Friday, June 15, 2012

Two (retractable) Roofs (and a Third?)





In April of 2012, we executed a small walkway covering at 24 Sunder Nagar. In April 2010 we executed a small outdoor courtyard covering at 540 Khel Gaon. Two projects, with essentially similar briefs, separated by 24 months.

The Outdoor Room (as I like to call it) in Khel Gaon, would arguably be my first built project, and so holds a certain dearness. It was built, with a team of masons, and small-time steel fabricators. The design hinges on two half –vault roofs in tensile fabric – one sliding over the other, and the use of sliding channels -one right way up, and one upside down! It was another experience to make drawings for someone untrained to read drawings that would enable him to fabricate and construct a complicated sequence of production and assemblies in steel, glass, bamboo-mat, stone, and engineered tensile fabric. And a roof  moved with manually operated sliding mechanism.  A kit of available parts, some modified and then assembled.

The Walkway Canopy at 24 Sunder Nagar, is just what its name says – a covering over a walkway. It covers a walkway, 21 feet long, from a gate to a front door, on the southern edge of a garden. This covering too moves, but more like an accordion, the 6 segments of fabric, each riveted to a central spine, (when collected to one side) droop and collapse into a neat little collection hanging below a quiet stainless steel archway.  When stretched, the single cable that holds the covering suspended over the walk almost completely disappears. The covering feels more like a soft green vault –umbrella, floating  gently in a garden.

But what makes the walkway covering a triumph of sorts, is not that it was made, but how it was made**.It isn’t always hard and sweaty and blood- drawing work.

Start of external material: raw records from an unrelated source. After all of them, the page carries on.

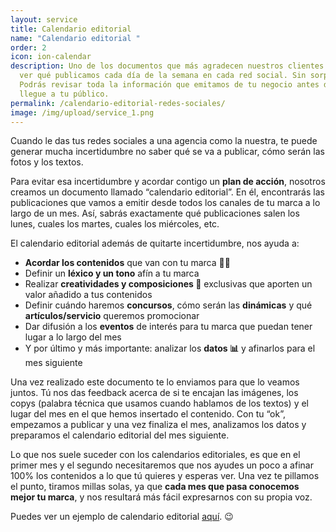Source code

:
 ```yaml
---
layout: service
title: Calendario editorial
name: "Calendario editorial "
order: 2
icon: ion-calendar
description: Uno de los documentos que más agradecen nuestros clientes. Podrás
  ver qué publicamos cada día de la semana en cada red social. Sin sorpresas.
  Podrás revisar toda la información que emitamos de tu negocio antes de que
  llegue a tu público.
permalink: /calendario-editorial-redes-sociales/
image: /img/upload/service_1.png
---
```

Cuando le das tus redes sociales a una agencia como la nuestra, te puede generar mucha incertidumbre no saber qué se va a publicar, cómo serán las fotos y los textos.

Para evitar esa incertidumbre y acordar contigo un **plan de acción**, nosotros creamos un documento llamado “calendario editorial”. En él, encontrarás las publicaciones que vamos a emitir desde todos los canales de tu marca a lo largo de un mes. Así, sabrás exactamente qué publicaciones salen los lunes, cuales los martes, cuales los miércoles, etc.

El calendario editorial además de quitarte incertidumbre, nos ayuda a:

* **Acordar los contenidos** que van con tu marca ✍🏻 
* Definir un **léxico y un tono** afín a tu marca
* Realizar **creatividades y composiciones 🤩**  exclusivas que aporten un valor añadido a tus contenidos
* Definir cuándo haremos **concursos**, cómo serán las **dinámicas** y qué **artículos/servicio** queremos promocionar
* Dar difusión a los **eventos** de interés para tu marca que puedan tener lugar a lo largo del mes
* Y por último y más importante: analizar los **datos 📊**  y afinarlos para el mes siguiente

Una vez realizado este documento te lo enviamos para que lo veamos juntos. Tú nos das feedback acerca de si te encajan las imágenes, los copys (palabra técnica que usamos cuando hablamos de los textos) y el lugar del mes en el que hemos insertado el contenido. Con tu “ok”, empezamos a publicar y una vez finaliza el mes, analizamos los datos y preparamos el calendario editorial del mes siguiente.

Lo que nos suele suceder con los calendarios editoriales, es que en el primer mes y el segundo necesitaremos que nos ayudes un poco a afinar 100% los contenidos a lo que tú quieres y esperas ver. Una vez te pillamos el punto, tiramos millas solas, ya que **cada mes que pasa conocemos mejor tu marca**, y nos resultará más fácil  expresarnos con su propia voz.

Puedes ver un ejemplo de calendario editorial [aquí](https://docs.google.com/presentation/d/1Bm72D-RxqqH-_R6Yt1anXTt-3zgtXYCqZhYcJoHone8/edit?ts=5f102c44#slide=id.g8d91ca56d4_0_48). 😉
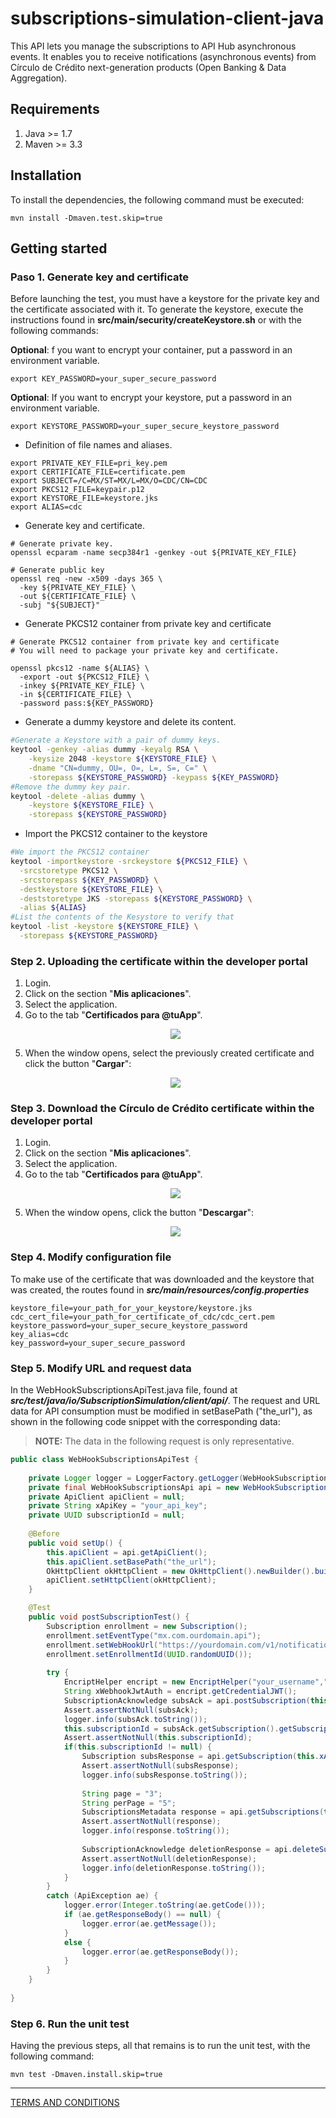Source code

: # subscriptions-simulation-client-java

This API lets you manage the subscriptions to API Hub asynchronous events. It enables you to receive notifications (asynchronous events) from Círculo de Crédito next-generation products (Open Banking &amp; Data Aggregation).

## Requirements

1. Java >= 1.7
2. Maven >= 3.3
## Installation

To install the dependencies, the following command must be executed:
```shell
mvn install -Dmaven.test.skip=true
```
## Getting started

### Paso 1. Generate key and certificate

Before launching the test, you must have a keystore for the private key and the certificate associated with it. To generate the keystore, execute the instructions found in **src/main/security/createKeystore.sh** or with the following commands:

**Optional**: f you want to encrypt your container, put a password in an environment variable.

```shell
export KEY_PASSWORD=your_super_secure_password
```

**Optional**: If you want to encrypt your keystore, put a password in an environment variable.

```shell
export KEYSTORE_PASSWORD=your_super_secure_keystore_password
```

- Definition of file names and aliases.

```shell
export PRIVATE_KEY_FILE=pri_key.pem
export CERTIFICATE_FILE=certificate.pem
export SUBJECT=/C=MX/ST=MX/L=MX/O=CDC/CN=CDC
export PKCS12_FILE=keypair.p12
export KEYSTORE_FILE=keystore.jks
export ALIAS=cdc
```
- Generate key and certificate.

```shell
# Generate private key.
openssl ecparam -name secp384r1 -genkey -out ${PRIVATE_KEY_FILE}

# Generate public key
openssl req -new -x509 -days 365 \
  -key ${PRIVATE_KEY_FILE} \
  -out ${CERTIFICATE_FILE} \
  -subj "${SUBJECT}"

```

- Generate PKCS12 container from private key and certificate

```shell
# Generate PKCS12 container from private key and certificate
# You will need to package your private key and certificate.

openssl pkcs12 -name ${ALIAS} \
  -export -out ${PKCS12_FILE} \
  -inkey ${PRIVATE_KEY_FILE} \
  -in ${CERTIFICATE_FILE} \
  -password pass:${KEY_PASSWORD}

```

- Generate a dummy keystore and delete its content.

```sh
#Generate a Keystore with a pair of dummy keys.
keytool -genkey -alias dummy -keyalg RSA \
    -keysize 2048 -keystore ${KEYSTORE_FILE} \
    -dname "CN=dummy, OU=, O=, L=, S=, C=" \
    -storepass ${KEYSTORE_PASSWORD} -keypass ${KEY_PASSWORD}
#Remove the dummy key pair.
keytool -delete -alias dummy \
    -keystore ${KEYSTORE_FILE} \
    -storepass ${KEYSTORE_PASSWORD}
```

- Import the PKCS12 container to the keystore

```sh
#We import the PKCS12 container
keytool -importkeystore -srckeystore ${PKCS12_FILE} \
  -srcstoretype PKCS12 \
  -srcstorepass ${KEY_PASSWORD} \
  -destkeystore ${KEYSTORE_FILE} \
  -deststoretype JKS -storepass ${KEYSTORE_PASSWORD} \
  -alias ${ALIAS}
#List the contents of the Kesystore to verify that
keytool -list -keystore ${KEYSTORE_FILE} \
  -storepass ${KEYSTORE_PASSWORD}
```

### Step 2.  Uploading the certificate within the developer portal

 1. Login.
 2. Click on the section "**Mis aplicaciones**".
 3. Select the application.
 4. Go to the tab "**Certificados para @tuApp**".
    <p align="center">
      <img src="https://github.com/APIHub-CdC/imagenes-cdc/blob/master/applications.png">
    </p>
 5. When the window opens, select the previously created certificate and click the button "**Cargar**":
    <p align="center">
      <img src="https://github.com/APIHub-CdC/imagenes-cdc/blob/master/upload_cert.png">
    </p>

### Step 3.  Download the Círculo de Crédito certificate within the developer portal

 1. Login.
 2. Click on the section "**Mis aplicaciones**".
 3. Select the application.
 4. Go to the tab "**Certificados para @tuApp**".
    <p align="center">
        <img src="https://github.com/APIHub-CdC/imagenes-cdc/blob/master/applications.png">
    </p>
 5. When the window opens, click the button "**Descargar**":
    <p align="center">
        <img src="https://github.com/APIHub-CdC/imagenes-cdc/blob/master/download_cert.png">
    </p>

### Step 4. Modify configuration file

To make use of the certificate that was downloaded and the keystore that was created, the routes found in ***src/main/resources/config.properties***
```properties
keystore_file=your_path_for_your_keystore/keystore.jks
cdc_cert_file=your_path_for_certificate_of_cdc/cdc_cert.pem
keystore_password=your_super_secure_keystore_password
key_alias=cdc
key_password=your_super_secure_password
```
### Step 5. Modify URL and request data

In the WebHookSubscriptionsApiTest.java file, found at ***src/test/java/io/SubscriptionSimulation/client/api/***. The request and URL data for API consumption must be modified in setBasePath ("the_url"), as shown in the following code snippet with the corresponding data:


> **NOTE:** The data in the following request is only representative.

```java
public class WebHookSubscriptionsApiTest {
    
	private Logger logger = LoggerFactory.getLogger(WebHookSubscriptionsApiTest.class.getName());
    private final WebHookSubscriptionsApi api = new WebHookSubscriptionsApi();
    private ApiClient apiClient = null;
    private String xApiKey = "your_api_key";
    private UUID subscriptionId = null;
    
    @Before
    public void setUp() {
    	this.apiClient = api.getApiClient();
    	this.apiClient.setBasePath("the_url");
    	OkHttpClient okHttpClient = new OkHttpClient().newBuilder().build();
    	apiClient.setHttpClient(okHttpClient);
    }

	@Test
    public void postSubscriptionTest() {
        Subscription enrollment = new Subscription();
        enrollment.setEventType("mx.com.ourdomain.api");
        enrollment.setWebHookUrl("https://yourdomain.com/v1/notifications");
        enrollment.setEnrollmentId(UUID.randomUUID());
        
        try {
        	EncriptHelper encript = new EncriptHelper("your_username","your_password");
            String xWebhookJwtAuth = encript.getCredentialJWT();
        	SubscriptionAcknowledge subsAck = api.postSubscription(this.xApiKey, enrollment, xWebhookJwtAuth);
        	Assert.assertNotNull(subsAck);
            logger.info(subsAck.toString());
            this.subscriptionId = subsAck.getSubscription().getSubscriptionId();
            Assert.assertNotNull(this.subscriptionId);
            if(this.subscriptionId != null) {
            	Subscription subsResponse = api.getSubscription(this.xApiKey, this.subscriptionId.toString());
            	Assert.assertNotNull(subsResponse);
                logger.info(subsResponse.toString());
                
                String page = "3";
                String perPage = "5";
                SubscriptionsMetadata response = api.getSubscriptions(this.xApiKey, page, perPage);
                Assert.assertNotNull(response);
                logger.info(response.toString());
                
                SubscriptionAcknowledge deletionResponse = api.deleteSubscription(this.xApiKey, this.subscriptionId.toString());
            	Assert.assertNotNull(deletionResponse);
                logger.info(deletionResponse.toString());
            }
        }
        catch (ApiException ae) {
        	logger.error(Integer.toString(ae.getCode()));
        	if (ae.getResponseBody() == null) {
        		logger.error(ae.getMessage());
        	}
        	else {
        		logger.error(ae.getResponseBody());
        	}
        }
    }
    
}

```
### Step 6. Run the unit test

Having the previous steps, all that remains is to run the unit test, with the following command:
```shell
mvn test -Dmaven.install.skip=true
```


---
[TERMS AND CONDITIONS](https://github.com/APIHub-CdC/licencias-cdc)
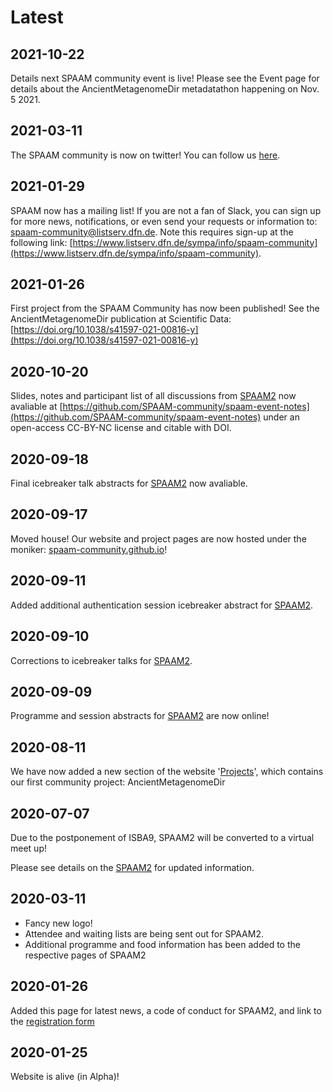 # Latest

## 2021-10-22

Details next SPAAM community event is live! Please see the Event page for details about the AncientMetagenomeDir metadatathon happening on Nov. 5 2021.

## 2021-03-11

The SPAAM community is now on twitter! You can follow us [here](http://twitter.com/spaam_community).

## 2021-01-29

SPAAM now has a mailing list! If you are not a fan of Slack, you can sign up for more news, notifications, or even send your requests or information to: spaam-community@listserv.dfn.de. Note this requires sign-up at the following link: [https://www.listserv.dfn.de/sympa/info/spaam-community](https://www.listserv.dfn.de/sympa/info/spaam-community).

## 2021-01-26

First project from the SPAAM Community has now been published! See the AncientMetagenomeDir publication at Scientific Data: [https://doi.org/10.1038/s41597-021-00816-y](https://doi.org/10.1038/s41597-021-00816-y)

## 2020-10-20

Slides, notes and participant list of all discussions from [SPAAM2](spaam2/README) now avaliable at [https://github.com/SPAAM-community/spaam-event-notes](https://github.com/SPAAM-community/spaam-event-notes) under an open-access CC-BY-NC license and citable with DOI.

## 2020-09-18

Final icebreaker talk abstracts for [SPAAM2](spaam2/README) now avaliable.

## 2020-09-17

Moved house! Our website and project pages are now hosted under the moniker: [spaam-community.github.io](https://spaam-community.github.io)! 

## 2020-09-11

Added additional authentication session icebreaker abstract for [SPAAM2](spaam2/README).

## 2020-09-10

Corrections to icebreaker talks for [SPAAM2](spaam2/README).

## 2020-09-09

Programme and session abstracts for [SPAAM2](spaam2/README) are now online!

## 2020-08-11

We have now added a new section of the website '[Projects](projects/README.md)', which contains our
first community project: AncientMetagenomeDir

## 2020-07-07

Due to the postponement of ISBA9, SPAAM2 will be converted to a virtual meet up!

Please see details on the [SPAAM2](spaam2/README) for updated information.

## 2020-03-11

* Fancy new logo!
* Attendee and waiting lists are being sent out for SPAAM2. 
* Additional programme and food information has been added to the respective pages of SPAAM2

## 2020-01-26

Added this page for latest news, a code of conduct for SPAAM2, and link to the [registration form](spaam2/README#registration-of-interest)

## 2020-01-25

Website is alive (in Alpha)!
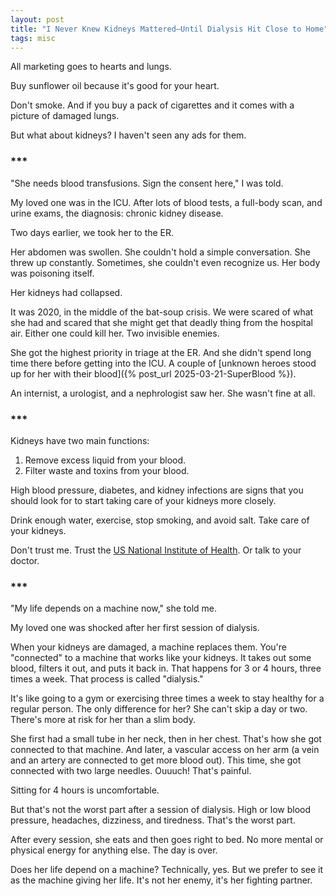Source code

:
 ```yaml
---
layout: post
title: "I Never Knew Kidneys Mattered—Until Dialysis Hit Close to Home"
tags: misc
---
```


All marketing goes to hearts and lungs.

Buy sunflower oil because it's good for your heart.

Don't smoke. And if you buy a pack of cigarettes and it comes with a picture of damaged lungs.

But what about kidneys? I haven't seen any ads for them.

### ***

"She needs blood transfusions. Sign the consent here," I was told.

My loved one was in the ICU. After lots of blood tests, a full-body scan, and urine exams, the diagnosis: chronic kidney disease.

Two days earlier, we took her to the ER.

Her abdomen was swollen. She couldn't hold a simple conversation. She threw up constantly. Sometimes, she couldn't even recognize us. Her body was poisoning itself.

Her kidneys had collapsed.

It was 2020, in the middle of the bat-soup crisis. We were scared of what she had and scared that she might get that deadly thing from the hospital air. Either one could kill her. Two invisible enemies.

She got the highest priority in triage at the ER. And she didn't spend long time there before getting into the ICU. A couple of [unknown heroes stood up for her with their blood]({% post_url 2025-03-21-SuperBlood %}).

An internist, a urologist, and a nephrologist saw her. She wasn't fine at all.

### ***

Kidneys have two main functions:
1. Remove excess liquid from your blood.
2. Filter waste and toxins from your blood.

High blood pressure, diabetes, and kidney infections are signs that you should look for to start taking care of your kidneys more closely.

Drink enough water, exercise, stop smoking, and avoid salt. Take care of your kidneys.

Don't trust me. Trust the [US National Institute of Health](https://www.niddk.nih.gov/health-information/kidney-disease/chronic-kidney-disease-ckd). Or talk to your doctor.

### ***

"My life depends on a machine now," she told me.

My loved one was shocked after her first session of dialysis.

When your kidneys are damaged, a machine replaces them. You're "connected" to a machine that works like your kidneys. It takes out some blood, filters it out, and puts it back in. That happens for 3 or 4 hours, three times a week. That process is called "dialysis."

It's like going to a gym or exercising three times a week to stay healthy for a regular person. The only difference for her? She can't skip a day or two. There's more at risk for her than a slim body.

She first had a small tube in her neck, then in her chest. That's how she got connected to that machine. And later, a vascular access on her arm (a vein and an artery are connected to get more blood out). This time, she got connected with two large needles. Ouuuch! That's painful.

Sitting for 4 hours is uncomfortable.

But that's not the worst part after a session of dialysis. High or low blood pressure, headaches, dizziness, and tiredness. That's the worst part.

After every session, she eats and then goes right to bed. No more mental or physical energy for anything else. The day is over.

Does her life depend on a machine? Technically, yes. But we prefer to see it as the machine giving her life. It's not her enemy, it's her fighting partner.
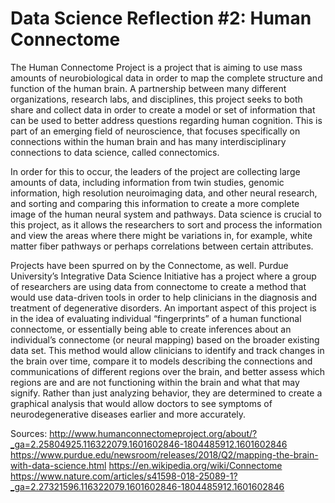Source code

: # Data Science Reflection #2: Human Connectome

The Human Connectome Project is a project that is aiming to use mass amounts of neurobiological data in order to map the complete structure and function of the human brain. A partnership between many different organizations, research labs, and disciplines, this project seeks to both share and collect data in order to create a model or set of information that can be used to better address questions regarding human cognition. This is part of an emerging field of neuroscience, that focuses specifically on connections within the human brain and has many interdisciplinary connections to data science, called connectomics.

In order for this to occur, the leaders of the project are collecting large amounts of data, including information from twin studies, genomic information, high resolution neuroimaging data, and other neural research, and sorting and comparing this information to create a more complete image of the human neural system and pathways. Data science is crucial to this project, as it allows the researchers to sort and process the information and view the areas where there might be variations in, for example, white matter fiber pathways or perhaps correlations between certain attributes. 

Projects have been spurred on by the Connectome, as well. Purdue University’s Integrative Data Science Initiative has a project where a group of researchers are using data from connectome to create a method that would use data-driven tools in order to help clinicians in the diagnosis and treatment of degenerative disorders. An important aspect of this project is in the idea of evaluating individual “fingerprints” of a human functional connectome, or essentially being able to create inferences about an individual’s connectome (or neural mapping) based on the broader existing data set. This method would allow clinicians to identify and track changes in the brain over time, compare it to models describing the connections and communications of different regions over the brain, and better assess which regions are and are not functioning within the brain and what that may signify. Rather than just analyzing behavior, they are determined to create a graphical analysis that would allow doctors to see symptoms of neurodegenerative diseases earlier and more accurately. 



Sources:
http://www.humanconnectomeproject.org/about/?_ga=2.25804925.116322079.1601602846-1804485912.1601602846
https://www.purdue.edu/newsroom/releases/2018/Q2/mapping-the-brain-with-data-science.html
https://en.wikipedia.org/wiki/Connectome
https://www.nature.com/articles/s41598-018-25089-1?_ga=2.27321596.116322079.1601602846-1804485912.1601602846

The first time around at Khel Gaon, on a much simpler assembly, it took six weeks of site visits almost every day to get it right. A painful period of directing, convincing, and most of all overcoming the mason’s staunch refusal to do things in ways he had not done before. And a lot of sweat in the April sun.

The second time around, was a set of drawings, weekly site visits to a small shanty, where things were cut shaped and fabricated. And after 4 weeks of this, a truck loaded. A kit of parts dispatched to site, and assembled there, from scratch to working retractable walkway canopy in 9 hours flat.



That is why it is something you want to write home about. Things can be done, they take a little blood and sweating (the first time around), but they get better with practice. And once you have proved the point, a reluctant mason and doubting fabricator can become willing and keen collaborators to hair-brained, but awfully interesting design interventions. And then, when the opportunity presents itself, you can take the idea even further, (wait till you see our entry to the Jaipur ISBT Competition). Ideas grow!



**Having used the same team on other occasions, post the roof in Khel Gaon, I realized one could get a little more adventurous. Here though it was not out of choice, but necessity. Considering the brief’s explicit requirement for no columns, and as little interference in the garden, the only options was to attach to existing structures, the gate and the house itself. And use a spine between them as the mainstay. Sliding on a cable is an easy enough idea, till you discover a) you do not get grooved pulley wheels in 3 inch diameters, with in built sealed ball-bearings (these were made out of Royal Enfield axle bearings, with steel bushes mounted on them and lathed), b) you do not get assemblies to hang spines from the cable, c) Well I could go on, but the point being, everything, barring the cable, and the turn-buckles, every single component was customized.